Download radxadev/bm1684x docker.

docker pull radxadev/bm1684x:v1.0

Start container

radxadev-bm1684x-v1.0 is just an example, you can set your own name.

docker run --rm --privileged --name radxadev-bm1684x-v1.0 -v $PWD:/workspace -it radxadev/bm1684x:v1.0

Get the source code

$ export AIM_BM1684X_SDK="/workspace/aim-bm1684x-sdk"
$ mkdir -p ${AIM_BM1684X_SDK}/distro ${AIM_BM1684X_SDK}/prebuilt

$ cd ${AIM_BM1684X_SDK}
$ git clone https://github.com/radxa/bm-bootloader-arm64.git -b aim-bm1684x bootloader-arm64
$ git clone https://github.com/radxa/bm-linux-arm64.git -b aim-bm1684x linux-arm64
$ git clone https://github.com/radxa/libsophon.git -b aim-bm1684x

$ cd ${AIM_BM1684X_SDK}/prebuilt
$ wget https://github.com/radxa/bootloader-arm64/releases/download/20231212/distro_focal.tgz
$ wget https://github.com/radxa/bootloader-arm64/releases/download/20231212/linaro.tgz
$ wget https://github.com/radxa/bootloader-arm64/releases/download/20231212/sophon-mw-soc-sophon-ffmpeg_0.7.1_arm64.deb
$ wget https://github.com/radxa/bootloader-arm64/releases/download/20231212/sophon-mw-soc-sophon-opencv_0.7.1_arm64.deb

$ cp ${AIM_BM1684X_SDK}/prebuilt/distro_focal.tgz ${AIM_BM1684X_SDK}/distro
$ tar zxvf ${AIM_BM1684X_SDK}/prebuilt/linaro.tgz -C ${AIM_BM1684X_SDK}

Start building

Step one: Build bootloader and kernel

Example one: Build Radxa AICore BM1684x IO Board

$ export AIM_BM1684X_SDK="/workspace/aim-bm1684x-sdk"
$ export PATH="${AIM_BM1684X_SDK}/gcc-linaro-6.3.1-2017.05-x86_64_aarch64-linux-gnu/bin:$PATH"
$ cd ${AIM_BM1684X_SDK}

Replace devicetree

$ cp ${AIM_BM1684X_SDK}/linux-arm64/arch/arm64/boot/dts/bitmain/bm1684x_radxa_aicore_io.dts ${AIM_BM1684X_SDK}/linux-arm64/arch/arm64/boot/dts/bitmain/bm1684x_sm7m_v1.0.dts

Start build

$ source bootloader-arm64/scripts/envsetup.sh
$ build_bsp_without_package

Step two: Build libsophon

$ mkdir -p ${AIM_BM1684X_SDK}/libsophon/build/soc_kernel

$ LINUX_HEADER=$(basename `find ${AIM_BM1684X_SDK}/install/soc_bm1684/bsp-debs/linux-headers-5.4.217-bm1684*.deb` .deb)

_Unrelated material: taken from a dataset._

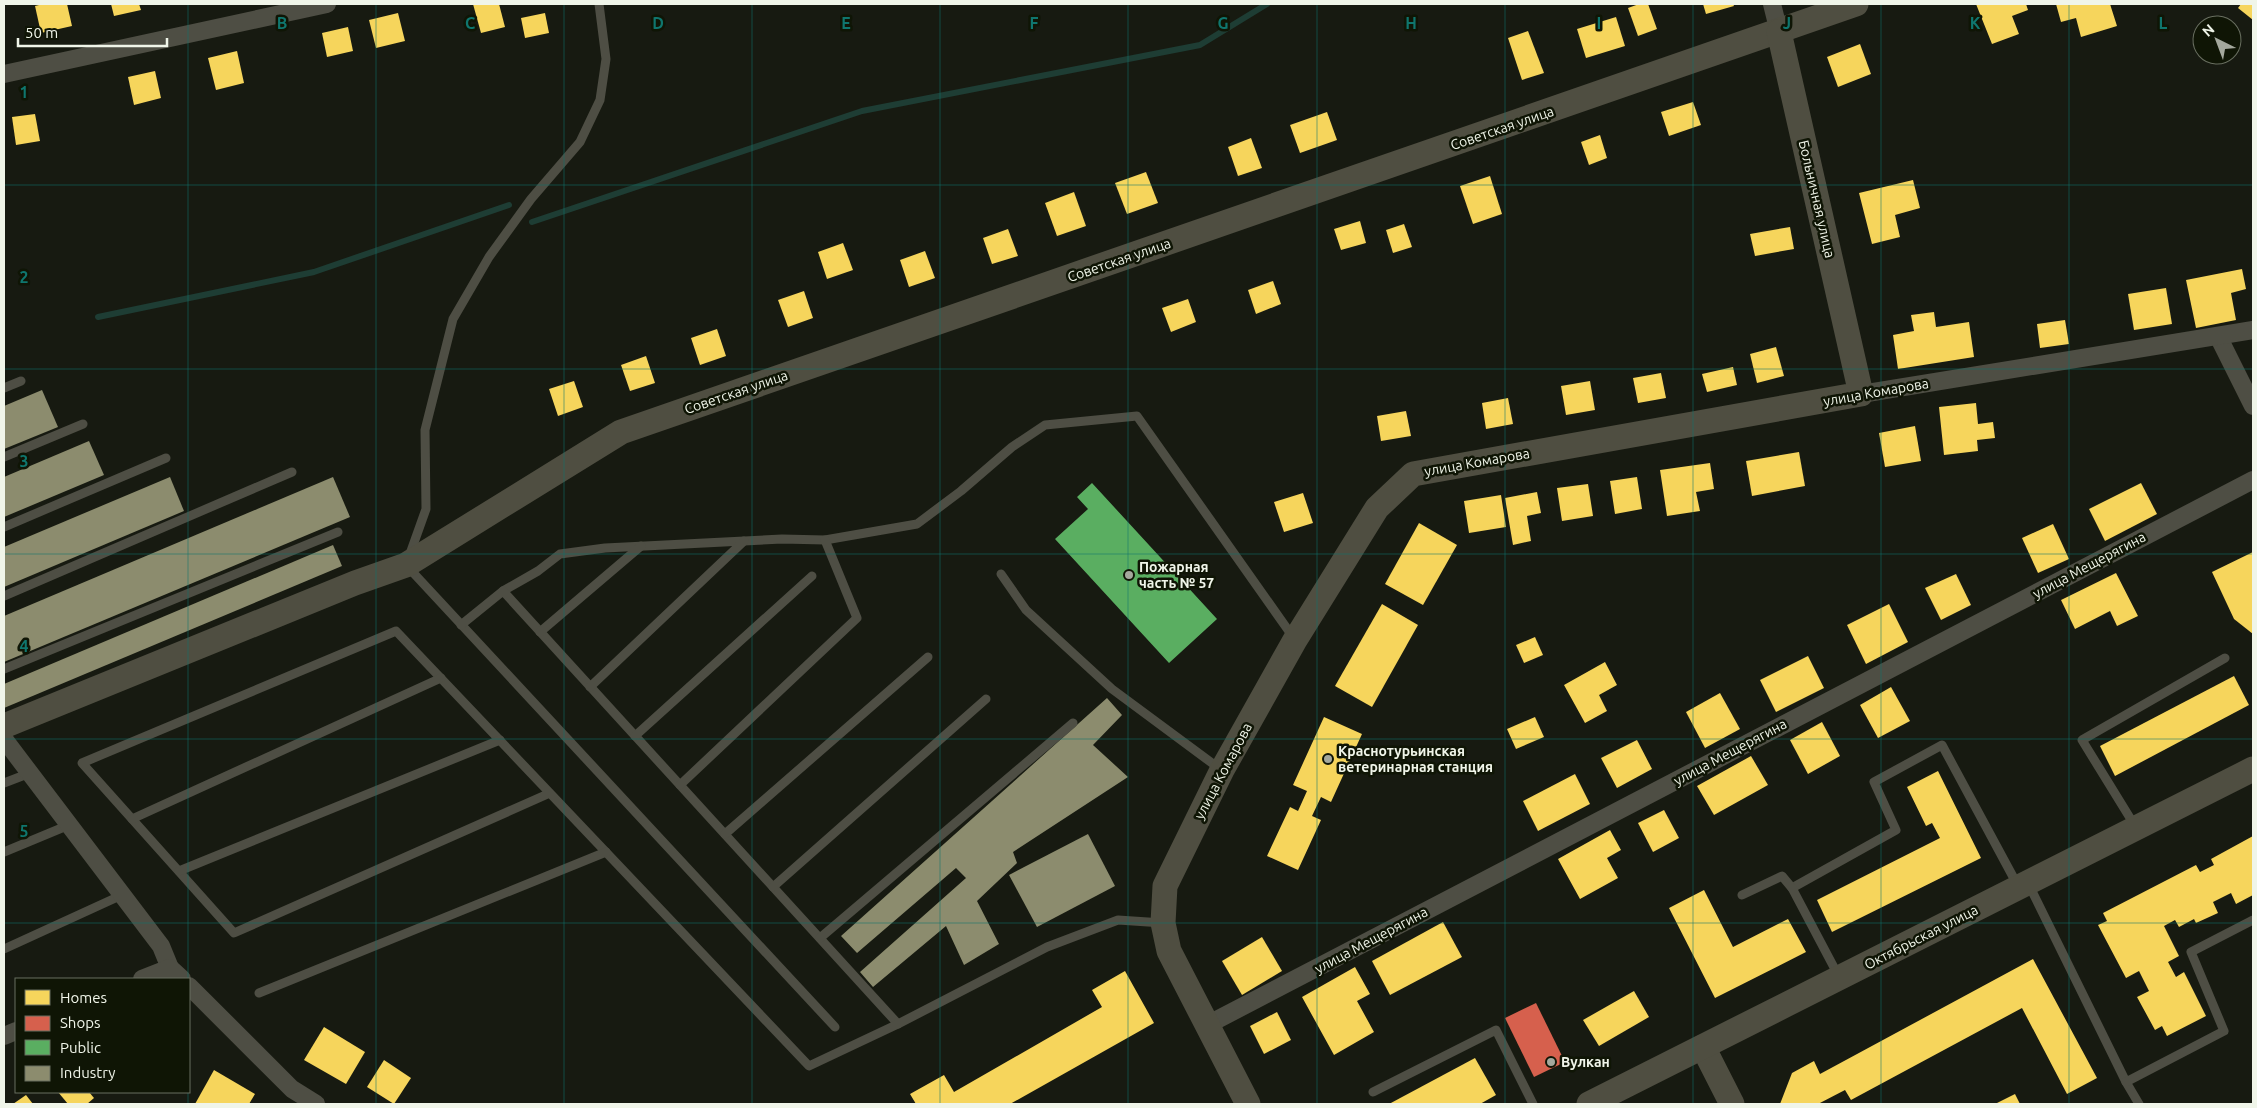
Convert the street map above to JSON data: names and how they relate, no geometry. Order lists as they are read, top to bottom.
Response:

$ dpkg -X ${AIM_BM1684X_SDK}/install/soc_bm1684/bsp-debs/${LINUX_HEADER}.deb ${AIM_BM1684X_SDK}/libsophon/build/soc_kernel
$ cd ${AIM_BM1684X_SDK}/libsophon/build
$ cmake -DPLATFORM=soc -DSOC_LINUX_DIR=${AIM_BM1684X_SDK}/libsophon/build/soc_kernel/usr/src/${LINUX_HEADER}/ -DLIB_DIR=${AIM_BM1684X_SDK}/libsophon/3rdparty/soc/ \
      -DCROSS_COMPILE_PATH=${AIM_BM1684X_SDK}/gcc-linaro-6.3.1-2017.05-x86_64_aarch64-linux-gnu \
      -DCMAKE_TOOLCHAIN_FILE=${AIM_BM1684X_SDK}/libsophon/toolchain-aarch64-linux.cmake \
      -DCMAKE_INSTALL_PREFIX=$PWD ..
$ make
$ make driver
$ make vpu_driver
$ make jpu_driver
$ make package

Step three: Build final images

Copy ffmpeg and opencv pacakges to install/soc_bm1684/bsp-debs directory. Copy libsophon packages to install/soc_bm1684/bsp-debs directory.

$ cp ${AIM_BM1684X_SDK}/prebuilt/sophon-mw-soc-sophon-ffmpeg_0.7.1_arm64.deb ${AIM_BM1684X_SDK}/install/soc_bm1684/bsp-debs
$ cp ${AIM_BM1684X_SDK}/prebuilt/sophon-mw-soc-sophon-opencv_0.7.1_arm64.deb ${AIM_BM1684X_SDK}/install/soc_bm1684/bsp-debs

$ cp ${AIM_BM1684X_SDK}/libsophon/build/sophon-soc-libsophon*.deb ${AIM_BM1684X_SDK}/install/soc_bm1684/bsp-debs

Run build_pacakge

$ cd ${AIM_BM1684X_SDK}
$ build_package

And we will get final system images under install/soc_bm1684/sdcard/.

Write System image

BM1684X boots from SPI Nor Flash and eMMC. Here we use Micro SD card to write images to SPI Nor Flash and eMMC.

Create one Micro SD card with system image and tools

Step one: Format Micro SD card

We need to format Micro SD card. Please make sure that the disklabel is dos. And the first partition of the Micro SD card is FAT32 with a size of 1GB or more.

Step two: Put image files to Micro SD card

Copy all the files under directory install/soc_bm1684/sdcard/ to the first partition of the Micro SD card.

Start writing images

Step one: Connect the serial debug cable to check the log.

For example, Radxa Fogwise BM1684X is equipped with Type-C debug port. You can use one Type-A to Type-C cable to connect it to your PC. The baudrate is 115200.

Step two: Insert Micro SD card to BM1684X board.

Step three: Power on BM1684X board

Power on BM1684X board and the writing process will automatically start. Once done, the system shows removing media device.

Step four: Power cycle BM1684X board.